- **Work task 1**
In the post about the Senate report on detainee interrogation, which two senators released the report?
- **Work task 2**
Carry the post about the Senate report on detainee interrogation forward from its final sentence.

- **Excerpted passage**
######

Friday, December 12, 2008

Impeachment Is Still Off The Table

Well, shut my mouth and call me Fanny! A bipartisan Senate committee report has found that high level Bush administration officials are responsible for authorizing "harsh interrogation techniques" at Gitmo and elsewhere. From the Washington Post:

A bipartisan panel of senators has concluded that former defense secretary Donald H. Rumsfeld and other top Bush administration officials bear direct responsibility for the harsh treatment of detainees at Guantanamo Bay, and that their decisions led to more serious abuses in Iraq and elsewhere.

In the most comprehensive critique by Congress of the military's interrogation practices, the Senate Armed Services Committee issued a report yesterday that accuses Rumsfeld and his deputies of being the authors and chief promoters of harsh interrogation policies that disgraced the nation and undermined U.S. security. The report, released by Sens. Carl M. Levin (D-Mich.) and John McCain (R-Ariz.), contends that Pentagon officials later tried to create a false impression that the policies were unrelated to acts of detainee abuse committed by members of the military.

The report is the most direct refutation to date of the administration's rationale for using aggressive interrogation tactics -- that inflicting humiliation and pain on detainees was legal and effective, and helped protect the country. The 25-member panel, without one dissent among the 12 Republican members, declared the opposite to be true.

######

- **Data shown**
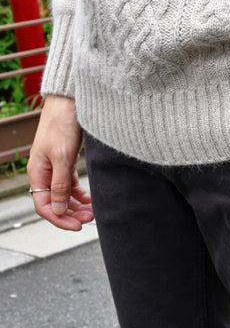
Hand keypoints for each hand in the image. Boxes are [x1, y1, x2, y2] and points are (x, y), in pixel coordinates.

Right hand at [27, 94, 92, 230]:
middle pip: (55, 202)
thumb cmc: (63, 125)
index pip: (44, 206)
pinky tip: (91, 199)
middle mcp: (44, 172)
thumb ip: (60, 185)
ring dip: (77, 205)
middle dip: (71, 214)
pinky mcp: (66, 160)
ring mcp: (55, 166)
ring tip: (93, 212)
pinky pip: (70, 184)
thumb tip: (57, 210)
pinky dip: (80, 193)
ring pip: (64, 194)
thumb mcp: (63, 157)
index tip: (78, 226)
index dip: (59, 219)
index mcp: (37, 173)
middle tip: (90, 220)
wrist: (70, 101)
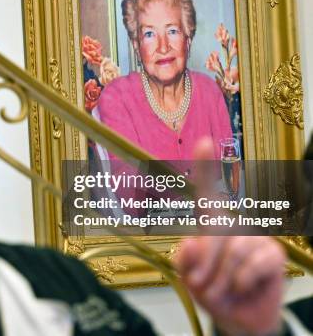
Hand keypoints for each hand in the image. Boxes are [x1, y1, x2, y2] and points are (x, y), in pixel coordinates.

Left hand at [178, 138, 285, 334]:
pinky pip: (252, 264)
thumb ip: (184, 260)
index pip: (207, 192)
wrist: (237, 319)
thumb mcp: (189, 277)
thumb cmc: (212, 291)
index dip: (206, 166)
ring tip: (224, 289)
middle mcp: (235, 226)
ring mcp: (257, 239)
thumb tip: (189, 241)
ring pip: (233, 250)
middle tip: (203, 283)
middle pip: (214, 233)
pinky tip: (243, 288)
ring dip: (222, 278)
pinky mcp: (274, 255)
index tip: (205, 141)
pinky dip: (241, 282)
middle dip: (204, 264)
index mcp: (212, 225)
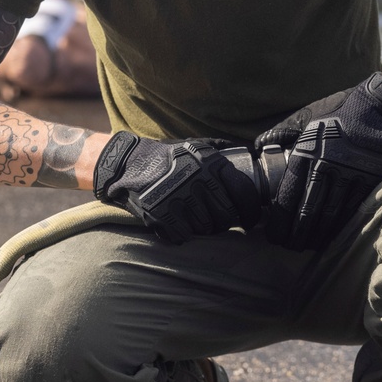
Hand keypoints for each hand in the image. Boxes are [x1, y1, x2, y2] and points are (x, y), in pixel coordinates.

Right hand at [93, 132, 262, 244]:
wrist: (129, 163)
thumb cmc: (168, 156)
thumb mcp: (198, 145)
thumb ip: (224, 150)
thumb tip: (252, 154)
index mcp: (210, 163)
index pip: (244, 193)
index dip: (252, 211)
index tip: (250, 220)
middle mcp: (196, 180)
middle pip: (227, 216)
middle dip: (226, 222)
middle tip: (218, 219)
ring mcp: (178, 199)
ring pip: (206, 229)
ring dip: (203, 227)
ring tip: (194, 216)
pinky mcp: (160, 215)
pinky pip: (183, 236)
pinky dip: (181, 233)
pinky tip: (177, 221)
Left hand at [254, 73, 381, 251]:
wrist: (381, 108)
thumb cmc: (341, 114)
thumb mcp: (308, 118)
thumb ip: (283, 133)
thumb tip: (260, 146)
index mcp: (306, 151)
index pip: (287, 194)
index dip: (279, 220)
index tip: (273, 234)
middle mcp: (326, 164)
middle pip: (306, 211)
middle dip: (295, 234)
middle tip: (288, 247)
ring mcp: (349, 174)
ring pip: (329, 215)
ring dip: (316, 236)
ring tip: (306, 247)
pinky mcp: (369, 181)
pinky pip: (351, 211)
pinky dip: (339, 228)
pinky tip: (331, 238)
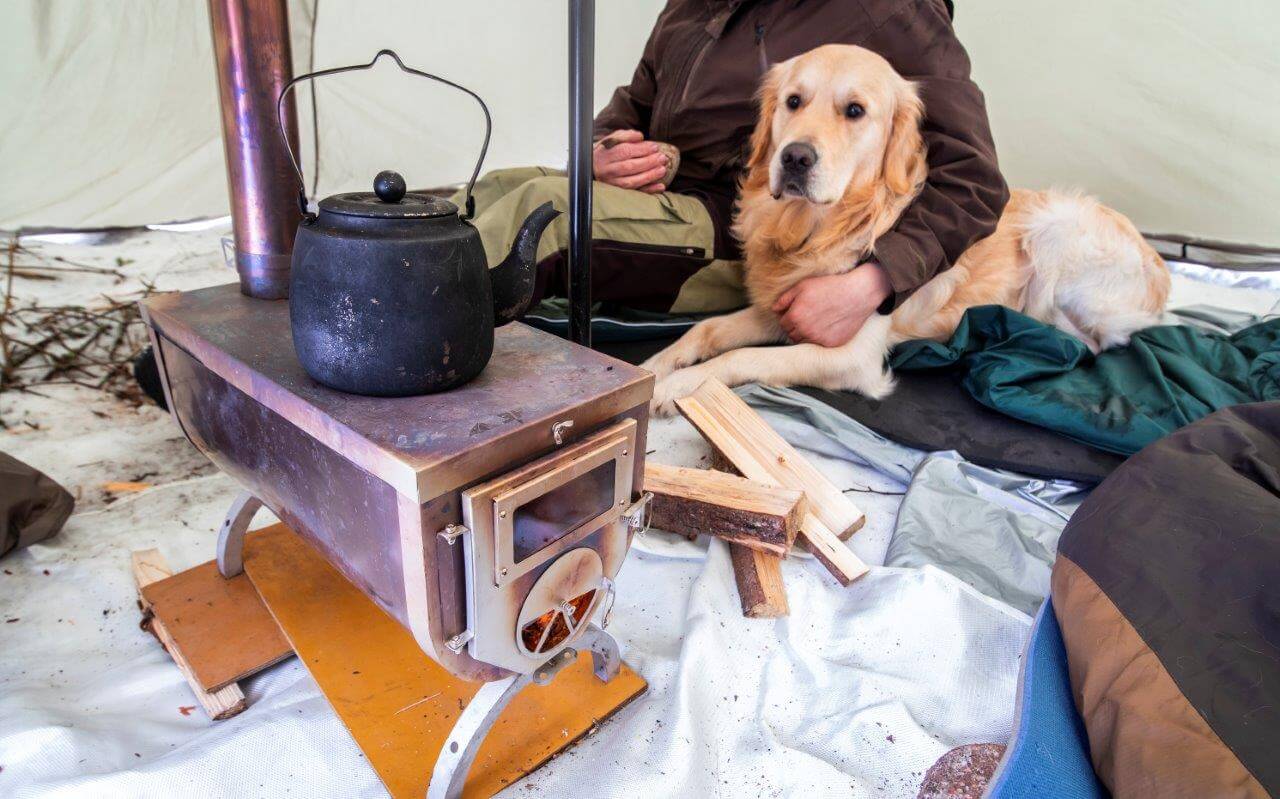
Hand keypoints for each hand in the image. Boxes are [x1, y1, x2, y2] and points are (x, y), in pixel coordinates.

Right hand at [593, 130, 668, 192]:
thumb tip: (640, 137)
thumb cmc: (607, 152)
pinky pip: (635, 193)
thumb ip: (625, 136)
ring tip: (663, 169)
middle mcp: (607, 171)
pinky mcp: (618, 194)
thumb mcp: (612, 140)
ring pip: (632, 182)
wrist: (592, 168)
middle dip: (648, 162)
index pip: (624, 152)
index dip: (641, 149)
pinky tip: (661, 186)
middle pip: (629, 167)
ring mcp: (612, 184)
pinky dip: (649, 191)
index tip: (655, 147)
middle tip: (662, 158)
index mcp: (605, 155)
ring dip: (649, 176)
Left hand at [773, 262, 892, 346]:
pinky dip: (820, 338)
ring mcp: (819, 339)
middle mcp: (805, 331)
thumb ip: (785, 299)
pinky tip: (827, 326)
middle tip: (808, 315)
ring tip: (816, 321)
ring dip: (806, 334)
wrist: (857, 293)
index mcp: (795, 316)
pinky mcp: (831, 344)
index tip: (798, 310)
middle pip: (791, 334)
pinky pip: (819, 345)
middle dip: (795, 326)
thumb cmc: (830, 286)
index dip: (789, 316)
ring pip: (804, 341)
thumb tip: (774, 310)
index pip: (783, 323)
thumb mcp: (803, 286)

######

- **Answer box 1**
Carl M. Levin (D-Mich.) and John McCain (R-Ariz.).

- **Answer box 2**
The administration's policies and the resulting controversies, the panel concluded, "damaged our ability to collect accurate intelligence that could save lives, strengthened the hand of our enemies, and compromised our moral authority."
[Emphasis added]

The timing of the report is certainly interesting. The investigation by the Senate Armed Services Committee has been going on for quite some time, presumably predating the national conventions of the GOP and Democrats and the election campaign, yet not a peep about the findings emerged during the campaign, even though one of the principals in the investigation was running for president. Suddenly, six weeks after the election and a month before the inauguration of the new president, the report appears. That, however, is not the only interesting aspect of the report.

Donald Rumsfeld, the former Defense Secretary who was unceremoniously dumped after the 2006 election, is being cast as the heavy in the scenario. Now, I'm reasonably certain that Mr. Rumsfeld deserves the role, but it is highly unlikely that he operated in a vacuum. The report also mentions a few other officials, according to the WaPo article:

...Senate investigators said the seeds of the policy originated in a Feb. 7, 2002, memo signed by President Bush declaring that the Geneva Conventions, which outline standards for the humane treatment of detainees, did not apply to captured al-Qaeda and Taliban fighters. As early as that spring, top administration officials, including then-national security adviser Condoleezza Rice, participated in meetings where the use of coercive measures was discussed, the panel said, drawing on a statement by Rice released this year. [Emphasis added]

The Democratic leadership in the 110th Congress kept impeachment off the table, and at this point, any such move is far too late to have any significance. Prosecution for these war crimes, however, is still a viable response, and I hope the 111th Congress and the Justice Department will have the genitals to take the necessary steps to bring some meaningful closure to this shameful episode in our history.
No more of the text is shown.